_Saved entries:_
.....

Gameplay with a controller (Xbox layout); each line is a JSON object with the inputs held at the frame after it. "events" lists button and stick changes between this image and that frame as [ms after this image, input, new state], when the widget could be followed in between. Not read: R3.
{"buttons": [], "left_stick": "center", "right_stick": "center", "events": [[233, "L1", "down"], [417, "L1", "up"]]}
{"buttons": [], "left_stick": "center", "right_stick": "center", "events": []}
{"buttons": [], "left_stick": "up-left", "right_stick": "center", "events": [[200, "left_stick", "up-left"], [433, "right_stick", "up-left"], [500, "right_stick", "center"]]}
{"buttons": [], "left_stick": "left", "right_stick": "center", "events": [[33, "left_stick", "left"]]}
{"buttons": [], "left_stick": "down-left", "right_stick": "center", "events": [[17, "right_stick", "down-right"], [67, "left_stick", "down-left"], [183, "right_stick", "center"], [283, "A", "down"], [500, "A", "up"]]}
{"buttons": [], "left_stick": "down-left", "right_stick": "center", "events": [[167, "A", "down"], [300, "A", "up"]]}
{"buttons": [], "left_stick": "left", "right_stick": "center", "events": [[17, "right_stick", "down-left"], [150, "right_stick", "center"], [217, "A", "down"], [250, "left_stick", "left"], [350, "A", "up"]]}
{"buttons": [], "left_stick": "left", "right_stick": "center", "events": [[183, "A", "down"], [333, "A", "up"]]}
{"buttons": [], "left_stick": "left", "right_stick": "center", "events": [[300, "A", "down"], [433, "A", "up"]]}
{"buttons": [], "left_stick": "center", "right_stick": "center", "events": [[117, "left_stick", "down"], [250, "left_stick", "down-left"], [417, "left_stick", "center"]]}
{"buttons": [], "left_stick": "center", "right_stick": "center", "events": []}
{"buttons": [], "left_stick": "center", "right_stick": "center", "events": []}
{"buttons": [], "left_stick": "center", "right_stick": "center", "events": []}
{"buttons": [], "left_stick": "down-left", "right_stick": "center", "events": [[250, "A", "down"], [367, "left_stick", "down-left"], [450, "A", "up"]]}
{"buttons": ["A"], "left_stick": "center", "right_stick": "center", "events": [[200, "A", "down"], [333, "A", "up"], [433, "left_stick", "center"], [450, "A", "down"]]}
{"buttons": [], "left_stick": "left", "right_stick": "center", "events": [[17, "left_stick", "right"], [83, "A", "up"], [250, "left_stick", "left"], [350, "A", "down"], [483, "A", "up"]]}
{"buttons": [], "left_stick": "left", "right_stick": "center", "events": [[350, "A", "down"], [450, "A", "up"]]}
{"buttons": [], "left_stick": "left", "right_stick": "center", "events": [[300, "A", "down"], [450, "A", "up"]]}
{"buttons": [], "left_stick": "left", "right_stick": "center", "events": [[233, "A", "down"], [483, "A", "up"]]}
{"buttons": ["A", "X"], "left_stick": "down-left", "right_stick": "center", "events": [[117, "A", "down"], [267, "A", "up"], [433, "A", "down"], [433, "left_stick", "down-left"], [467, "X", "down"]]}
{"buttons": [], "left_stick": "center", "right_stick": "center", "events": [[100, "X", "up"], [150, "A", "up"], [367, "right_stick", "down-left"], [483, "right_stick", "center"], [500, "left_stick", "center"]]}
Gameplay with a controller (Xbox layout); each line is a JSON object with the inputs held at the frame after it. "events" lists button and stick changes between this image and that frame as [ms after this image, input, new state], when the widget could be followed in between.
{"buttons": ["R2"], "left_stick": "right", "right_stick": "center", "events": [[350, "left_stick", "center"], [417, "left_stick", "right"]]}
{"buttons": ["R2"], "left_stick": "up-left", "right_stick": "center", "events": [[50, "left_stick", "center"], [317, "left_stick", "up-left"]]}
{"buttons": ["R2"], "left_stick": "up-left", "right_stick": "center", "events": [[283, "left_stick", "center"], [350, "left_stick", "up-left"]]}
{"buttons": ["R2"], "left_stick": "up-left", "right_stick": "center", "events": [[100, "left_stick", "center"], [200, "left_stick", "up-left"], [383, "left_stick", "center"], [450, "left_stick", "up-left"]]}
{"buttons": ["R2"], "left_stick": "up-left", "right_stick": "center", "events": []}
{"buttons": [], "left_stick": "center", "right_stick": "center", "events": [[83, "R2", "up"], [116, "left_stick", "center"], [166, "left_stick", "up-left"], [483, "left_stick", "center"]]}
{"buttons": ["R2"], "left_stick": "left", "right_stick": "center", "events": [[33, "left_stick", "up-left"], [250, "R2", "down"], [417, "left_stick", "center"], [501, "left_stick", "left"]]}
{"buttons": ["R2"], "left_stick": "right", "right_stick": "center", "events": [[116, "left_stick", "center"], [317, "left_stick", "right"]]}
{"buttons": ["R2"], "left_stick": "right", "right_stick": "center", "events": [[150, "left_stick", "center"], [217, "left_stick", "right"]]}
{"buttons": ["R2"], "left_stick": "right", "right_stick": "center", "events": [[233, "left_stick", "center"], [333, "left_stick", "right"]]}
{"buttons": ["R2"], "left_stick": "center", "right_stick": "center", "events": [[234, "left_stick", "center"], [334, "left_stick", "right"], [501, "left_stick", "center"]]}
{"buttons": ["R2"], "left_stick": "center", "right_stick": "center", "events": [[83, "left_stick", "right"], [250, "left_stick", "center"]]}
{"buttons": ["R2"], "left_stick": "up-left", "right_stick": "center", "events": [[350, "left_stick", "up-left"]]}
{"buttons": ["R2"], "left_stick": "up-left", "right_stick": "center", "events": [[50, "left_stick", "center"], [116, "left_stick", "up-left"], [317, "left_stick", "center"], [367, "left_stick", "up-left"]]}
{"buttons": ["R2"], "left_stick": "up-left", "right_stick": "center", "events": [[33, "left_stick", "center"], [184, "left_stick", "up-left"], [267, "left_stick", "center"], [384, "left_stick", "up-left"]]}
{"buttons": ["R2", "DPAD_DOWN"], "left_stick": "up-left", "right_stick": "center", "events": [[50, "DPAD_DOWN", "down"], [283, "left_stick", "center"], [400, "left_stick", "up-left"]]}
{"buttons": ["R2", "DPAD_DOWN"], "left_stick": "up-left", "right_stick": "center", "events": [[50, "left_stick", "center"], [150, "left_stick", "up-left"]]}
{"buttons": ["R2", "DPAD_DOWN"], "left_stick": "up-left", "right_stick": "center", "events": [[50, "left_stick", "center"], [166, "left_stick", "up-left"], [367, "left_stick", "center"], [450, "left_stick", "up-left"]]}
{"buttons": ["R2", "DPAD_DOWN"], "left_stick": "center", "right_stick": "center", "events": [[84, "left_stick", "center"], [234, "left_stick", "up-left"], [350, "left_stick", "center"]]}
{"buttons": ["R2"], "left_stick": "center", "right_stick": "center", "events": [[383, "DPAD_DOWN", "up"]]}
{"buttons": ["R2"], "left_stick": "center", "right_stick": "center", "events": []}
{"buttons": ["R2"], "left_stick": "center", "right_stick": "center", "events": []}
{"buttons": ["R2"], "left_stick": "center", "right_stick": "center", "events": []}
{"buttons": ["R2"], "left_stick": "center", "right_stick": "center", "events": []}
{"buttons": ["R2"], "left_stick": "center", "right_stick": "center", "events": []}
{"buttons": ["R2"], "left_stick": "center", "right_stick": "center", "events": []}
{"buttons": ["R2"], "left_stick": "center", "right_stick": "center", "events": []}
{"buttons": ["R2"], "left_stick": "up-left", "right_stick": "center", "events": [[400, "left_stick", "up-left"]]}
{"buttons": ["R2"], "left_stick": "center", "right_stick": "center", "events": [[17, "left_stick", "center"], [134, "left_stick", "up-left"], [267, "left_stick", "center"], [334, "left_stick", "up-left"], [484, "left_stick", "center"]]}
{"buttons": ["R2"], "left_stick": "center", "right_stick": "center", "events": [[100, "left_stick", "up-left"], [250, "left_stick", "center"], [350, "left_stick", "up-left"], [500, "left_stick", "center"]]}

.....

_WHAT THE TASK REQUIRES:_
An exact copy of every line above is what this asks for.

_EXPECTED ANSWER:_
Gameplay with a controller (Xbox layout); each line is a JSON object with the inputs held at the frame after it. "events" lists button and stick changes between this image and that frame as [ms after this image, input, new state], when the widget could be followed in between. Not read: R3.
{"buttons": [], "left_stick": "center", "right_stick": "center", "events": [[233, "L1", "down"], [417, "L1", "up"]]}
{"buttons": [], "left_stick": "center", "right_stick": "center", "events": []}
{"buttons": [], "left_stick": "up-left", "right_stick": "center", "events": [[200, "left_stick", "up-left"], [433, "right_stick", "up-left"], [500, "right_stick", "center"]]}
{"buttons": [], "left_stick": "left", "right_stick": "center", "events": [[33, "left_stick", "left"]]}
{"buttons": [], "left_stick": "down-left", "right_stick": "center", "events": [[17, "right_stick", "down-right"], [67, "left_stick", "down-left"], [183, "right_stick", "center"], [283, "A", "down"], [500, "A", "up"]]}
{"buttons": [], "left_stick": "down-left", "right_stick": "center", "events": [[167, "A", "down"], [300, "A", "up"]]}
{"buttons": [], "left_stick": "left", "right_stick": "center", "events": [[17, "right_stick", "down-left"], [150, "right_stick", "center"], [217, "A", "down"], [250, "left_stick", "left"], [350, "A", "up"]]}
{"buttons": [], "left_stick": "left", "right_stick": "center", "events": [[183, "A", "down"], [333, "A", "up"]]}
{"buttons": [], "left_stick": "left", "right_stick": "center", "events": [[300, "A", "down"], [433, "A", "up"]]}
{"buttons": [], "left_stick": "center", "right_stick": "center", "events": [[117, "left_stick", "down"], [250, "left_stick", "down-left"], [417, "left_stick", "center"]]}
{"buttons": [], "left_stick": "center", "right_stick": "center", "events": []}
{"buttons": [], "left_stick": "center", "right_stick": "center", "events": []}
{"buttons": [], "left_stick": "center", "right_stick": "center", "events": []}
{"buttons": [], "left_stick": "down-left", "right_stick": "center", "events": [[250, "A", "down"], [367, "left_stick", "down-left"], [450, "A", "up"]]}
{"buttons": ["A"], "left_stick": "center", "right_stick": "center", "events": [[200, "A", "down"], [333, "A", "up"], [433, "left_stick", "center"], [450, "A", "down"]]}
{"buttons": [], "left_stick": "left", "right_stick": "center", "events": [[17, "left_stick", "right"], [83, "A", "up"], [250, "left_stick", "left"], [350, "A", "down"], [483, "A", "up"]]}
{"buttons": [], "left_stick": "left", "right_stick": "center", "events": [[350, "A", "down"], [450, "A", "up"]]}
{"buttons": [], "left_stick": "left", "right_stick": "center", "events": [[300, "A", "down"], [450, "A", "up"]]}
{"buttons": [], "left_stick": "left", "right_stick": "center", "events": [[233, "A", "down"], [483, "A", "up"]]}
{"buttons": ["A", "X"], "left_stick": "down-left", "right_stick": "center", "events": [[117, "A", "down"], [267, "A", "up"], [433, "A", "down"], [433, "left_stick", "down-left"], [467, "X", "down"]]}
{"buttons": [], "left_stick": "center", "right_stick": "center", "events": [[100, "X", "up"], [150, "A", "up"], [367, "right_stick", "down-left"], [483, "right_stick", "center"], [500, "left_stick", "center"]]}
Gameplay with a controller (Xbox layout); each line is a JSON object with the inputs held at the frame after it. "events" lists button and stick changes between this image and that frame as [ms after this image, input, new state], when the widget could be followed in between.
{"buttons": ["R2"], "left_stick": "right", "right_stick": "center", "events": [[350, "left_stick", "center"], [417, "left_stick", "right"]]}
{"buttons": ["R2"], "left_stick": "up-left", "right_stick": "center", "events": [[50, "left_stick", "center"], [317, "left_stick", "up-left"]]}
{"buttons": ["R2"], "left_stick": "up-left", "right_stick": "center", "events": [[283, "left_stick", "center"], [350, "left_stick", "up-left"]]}
{"buttons": ["R2"], "left_stick": "up-left", "right_stick": "center", "events": [[100, "left_stick", "center"], [200, "left_stick", "up-left"], [383, "left_stick", "center"], [450, "left_stick", "up-left"]]}
{"buttons": ["R2"], "left_stick": "up-left", "right_stick": "center", "events": []}
{"buttons": [], "left_stick": "center", "right_stick": "center", "events": [[83, "R2", "up"], [116, "left_stick", "center"], [166, "left_stick", "up-left"], [483, "left_stick", "center"]]}
{"buttons": ["R2"], "left_stick": "left", "right_stick": "center", "events": [[33, "left_stick", "up-left"], [250, "R2", "down"], [417, "left_stick", "center"], [501, "left_stick", "left"]]}
{"buttons": ["R2"], "left_stick": "right", "right_stick": "center", "events": [[116, "left_stick", "center"], [317, "left_stick", "right"]]}
{"buttons": ["R2"], "left_stick": "right", "right_stick": "center", "events": [[150, "left_stick", "center"], [217, "left_stick", "right"]]}
{"buttons": ["R2"], "left_stick": "right", "right_stick": "center", "events": [[233, "left_stick", "center"], [333, "left_stick", "right"]]}
{"buttons": ["R2"], "left_stick": "center", "right_stick": "center", "events": [[234, "left_stick", "center"], [334, "left_stick", "right"], [501, "left_stick", "center"]]}
{"buttons": ["R2"], "left_stick": "center", "right_stick": "center", "events": [[83, "left_stick", "right"], [250, "left_stick", "center"]]}
{"buttons": ["R2"], "left_stick": "up-left", "right_stick": "center", "events": [[350, "left_stick", "up-left"]]}
{"buttons": ["R2"], "left_stick": "up-left", "right_stick": "center", "events": [[50, "left_stick", "center"], [116, "left_stick", "up-left"], [317, "left_stick", "center"], [367, "left_stick", "up-left"]]}
{"buttons": ["R2"], "left_stick": "up-left", "right_stick": "center", "events": [[33, "left_stick", "center"], [184, "left_stick", "up-left"], [267, "left_stick", "center"], [384, "left_stick", "up-left"]]}
{"buttons": ["R2", "DPAD_DOWN"], "left_stick": "up-left", "right_stick": "center", "events": [[50, "DPAD_DOWN", "down"], [283, "left_stick", "center"], [400, "left_stick", "up-left"]]}
{"buttons": ["R2", "DPAD_DOWN"], "left_stick": "up-left", "right_stick": "center", "events": [[50, "left_stick", "center"], [150, "left_stick", "up-left"]]}
{"buttons": ["R2", "DPAD_DOWN"], "left_stick": "up-left", "right_stick": "center", "events": [[50, "left_stick", "center"], [166, "left_stick", "up-left"], [367, "left_stick", "center"], [450, "left_stick", "up-left"]]}
{"buttons": ["R2", "DPAD_DOWN"], "left_stick": "center", "right_stick": "center", "events": [[84, "left_stick", "center"], [234, "left_stick", "up-left"], [350, "left_stick", "center"]]}
{"buttons": ["R2"], "left_stick": "center", "right_stick": "center", "events": [[383, "DPAD_DOWN", "up"]]}
{"buttons": ["R2"], "left_stick": "center", "right_stick": "center", "events": []}
{"buttons": ["R2"], "left_stick": "center", "right_stick": "center", "events": []}
{"buttons": ["R2"], "left_stick": "center", "right_stick": "center", "events": []}
{"buttons": ["R2"], "left_stick": "center", "right_stick": "center", "events": []}
{"buttons": ["R2"], "left_stick": "center", "right_stick": "center", "events": []}
{"buttons": ["R2"], "left_stick": "center", "right_stick": "center", "events": []}
{"buttons": ["R2"], "left_stick": "center", "right_stick": "center", "events": []}
{"buttons": ["R2"], "left_stick": "up-left", "right_stick": "center", "events": [[400, "left_stick", "up-left"]]}
{"buttons": ["R2"], "left_stick": "center", "right_stick": "center", "events": [[17, "left_stick", "center"], [134, "left_stick", "up-left"], [267, "left_stick", "center"], [334, "left_stick", "up-left"], [484, "left_stick", "center"]]}
{"buttons": ["R2"], "left_stick": "center", "right_stick": "center", "events": [[100, "left_stick", "up-left"], [250, "left_stick", "center"], [350, "left_stick", "up-left"], [500, "left_stick", "center"]]}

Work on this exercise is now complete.